Sir Clive Woodward recognized this approach when he was in charge of the England rugby team and adopted it in his half-time team talks. He called it Second Half Thinking and he used the ten minutes to influence the thinking of his players. Rather than worrying about whether they were winning or losing after the first half, he insisted on his players changing their shirts and wearing a new kit while he thought about his own words to influence the mindsets of the players and re-focus them on winning. He describes how those crucial ten minutes should be used:


0000-0002 minutes

Absolute silence

Think about performance

Shirts off

Towel down

New kit

0-0 on scoreboard

0002–0005 minutes

Coach's assessment

Take on food and fluids

0005–0008 minutes

Coach's final word

0008-0010 minutes

Absolute silence

0-0 on scoreboard

Visualize kick-off

Why not do a similar breakdown for the first few minutes of your own day, and focus on the behaviours you want to lead by example with and demonstrate to others?


0000–0002 minutes


0002–0003 minutes


0003–0004 minutes


Deep dive exercise (page 117)

We all have voices in our heads that are giving us information. We rarely get the opportunity to stop and listen to these voices and determine if they are giving us helpful information or not.

The "In the dock" process helps you to find out what is true and what is false in your beliefs about people.
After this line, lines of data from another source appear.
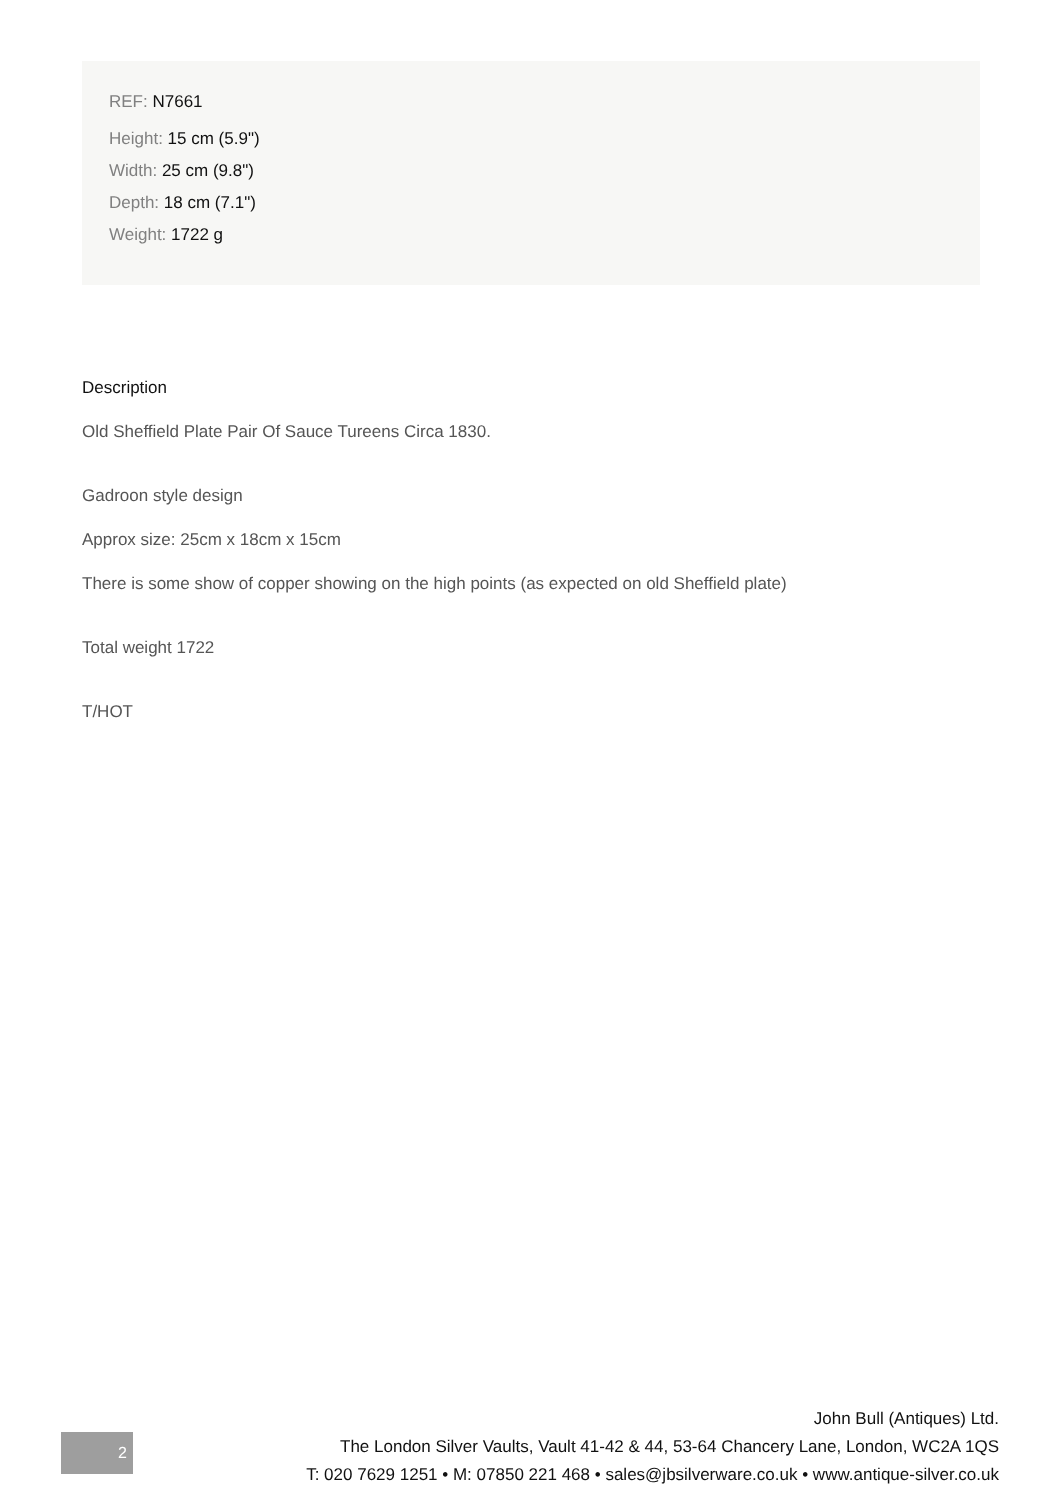REF: N7661
Height: 15 cm (5.9")
Width: 25 cm (9.8")
Depth: 18 cm (7.1")
Weight: 1722 g
Description
Old Sheffield Plate Pair Of Sauce Tureens Circa 1830.
Gadroon style design
Approx size: 25cm x 18cm x 15cm
There is some show of copper showing on the high points (as expected on old Sheffield plate)
Total weight 1722
T/HOT
2
John Bull (Antiques) Ltd.
The London Silver Vaults, Vault 41-42 & 44, 53-64 Chancery Lane, London, WC2A 1QS
T: 020 7629 1251 • M: 07850 221 468 • sales@jbsilverware.co.uk • www.antique-silver.co.uk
It is a great technique to discover what tricks your mind may be playing on you. It runs as follows:

  • Write down your belief as a statement of fact (e.g. "I believe that people are lazy").

  • Get frustrated, negative and miserable and now, with no censoring, write down everything that supports your belief. Don't analyse or restrict yourself, just scribble wildly (e.g. "most people don't like work", "most people do as little as possible to get by").

  • Balance things up a bit. Be loving and nurturing and see the best in people and be as optimistic as possible (e.g. "people want to help others").

  • Now read through each statement and ask whether it is true, false or don't know.

    True is something that is provable. It should stand up in a court of law. There is no judgement involved, it is the truth. False is the stuff you know deep down is rubbish. Watch out here because your brain is tricky and will often phrase things in a nebulous way that sounds true. Be strict – if it is not absolutely true, it can only be classed as false or don't know.

    Sometimes you will find statements that could be true but you are not absolutely certain. If it is a prediction – for instance "my team will be less successful" – it can at best be a "don't know" because you don't know the future. However, "everyone in my team will hate me" is false because there is no way it can be true. If in doubt, write the statement again using language that is definitely true.

  • By writing what is true and false your issue will change, sometimes quite dramatically. With this new perception, write down what your belief is now.

Here is an example that I used with one leader:

Belief: My team will never be able to deliver a great presentation to the bosses



They haven't prepared enough – FALSE

They want to do well – TRUE

They want it to go wrong – FALSE

They know this stuff better than anyone – TRUE

They are not good enough – FALSE

This is a great opportunity for them to show what they can do – TRUE

They will go blank and forget everything – DON'T KNOW

They can learn from this and get even better – TRUE

They are out of their depth – FALSE


In this case the only DON'T KNOW is whether they will go blank, so he helped them prepare by suggesting prompt cards as a reminder. He then felt very differently about this presentation.